» **About this exercise**:
Copy every line of the data in which the word "down" occurs.
==== Raw data ====
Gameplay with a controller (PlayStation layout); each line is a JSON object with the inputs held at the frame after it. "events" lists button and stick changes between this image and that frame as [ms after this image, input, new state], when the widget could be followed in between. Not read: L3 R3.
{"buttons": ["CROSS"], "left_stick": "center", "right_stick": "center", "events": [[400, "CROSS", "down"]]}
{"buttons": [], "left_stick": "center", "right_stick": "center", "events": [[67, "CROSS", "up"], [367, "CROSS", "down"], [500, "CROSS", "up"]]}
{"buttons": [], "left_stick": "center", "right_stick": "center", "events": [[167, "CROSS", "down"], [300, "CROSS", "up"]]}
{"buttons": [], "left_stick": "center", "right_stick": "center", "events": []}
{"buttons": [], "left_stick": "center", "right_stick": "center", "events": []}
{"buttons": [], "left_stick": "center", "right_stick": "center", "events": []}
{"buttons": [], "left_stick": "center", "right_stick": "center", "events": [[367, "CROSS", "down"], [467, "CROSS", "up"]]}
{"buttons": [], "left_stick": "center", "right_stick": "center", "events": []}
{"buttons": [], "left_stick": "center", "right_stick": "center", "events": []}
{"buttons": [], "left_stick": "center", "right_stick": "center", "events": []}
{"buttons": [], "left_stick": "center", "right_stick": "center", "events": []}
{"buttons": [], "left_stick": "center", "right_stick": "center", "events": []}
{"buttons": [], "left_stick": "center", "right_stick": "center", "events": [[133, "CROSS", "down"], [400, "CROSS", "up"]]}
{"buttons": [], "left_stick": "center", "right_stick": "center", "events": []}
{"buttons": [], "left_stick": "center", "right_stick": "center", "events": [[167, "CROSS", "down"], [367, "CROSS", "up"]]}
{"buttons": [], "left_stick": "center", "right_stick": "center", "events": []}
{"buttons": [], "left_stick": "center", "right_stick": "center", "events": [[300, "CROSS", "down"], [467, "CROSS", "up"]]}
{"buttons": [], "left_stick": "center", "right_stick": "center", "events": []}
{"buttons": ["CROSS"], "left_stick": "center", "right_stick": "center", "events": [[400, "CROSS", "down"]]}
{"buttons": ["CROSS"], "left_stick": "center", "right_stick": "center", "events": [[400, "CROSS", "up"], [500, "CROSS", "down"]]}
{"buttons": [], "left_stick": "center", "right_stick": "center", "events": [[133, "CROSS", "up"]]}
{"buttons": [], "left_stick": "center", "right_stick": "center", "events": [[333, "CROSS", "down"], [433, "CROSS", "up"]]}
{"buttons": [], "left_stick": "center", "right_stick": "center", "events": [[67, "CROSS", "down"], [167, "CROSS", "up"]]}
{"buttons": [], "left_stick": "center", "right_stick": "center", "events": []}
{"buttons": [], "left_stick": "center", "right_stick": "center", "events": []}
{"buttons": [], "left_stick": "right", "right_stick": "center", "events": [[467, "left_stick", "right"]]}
====
» **Solution for this exercise**:
{"buttons": ["CROSS"], "left_stick": "center", "right_stick": "center", "events": [[400, "CROSS", "down"]]}
{"buttons": [], "left_stick": "center", "right_stick": "center", "events": [[67, "CROSS", "up"], [367, "CROSS", "down"], [500, "CROSS", "up"]]}
{"buttons": [], "left_stick": "center", "right_stick": "center", "events": [[167, "CROSS", "down"], [300, "CROSS", "up"]]}
{"buttons": [], "left_stick": "center", "right_stick": "center", "events": [[367, "CROSS", "down"], [467, "CROSS", "up"]]}
{"buttons": [], "left_stick": "center", "right_stick": "center", "events": [[133, "CROSS", "down"], [400, "CROSS", "up"]]}
{"buttons": [], "left_stick": "center", "right_stick": "center", "events": [[167, "CROSS", "down"], [367, "CROSS", "up"]]}
{"buttons": [], "left_stick": "center", "right_stick": "center", "events": [[300, "CROSS", "down"], [467, "CROSS", "up"]]}
{"buttons": ["CROSS"], "left_stick": "center", "right_stick": "center", "events": [[400, "CROSS", "down"]]}
{"buttons": ["CROSS"], "left_stick": "center", "right_stick": "center", "events": [[400, "CROSS", "up"], [500, "CROSS", "down"]]}
{"buttons": [], "left_stick": "center", "right_stick": "center", "events": [[333, "CROSS", "down"], [433, "CROSS", "up"]]}
{"buttons": [], "left_stick": "center", "right_stick": "center", "events": [[67, "CROSS", "down"], [167, "CROSS", "up"]]}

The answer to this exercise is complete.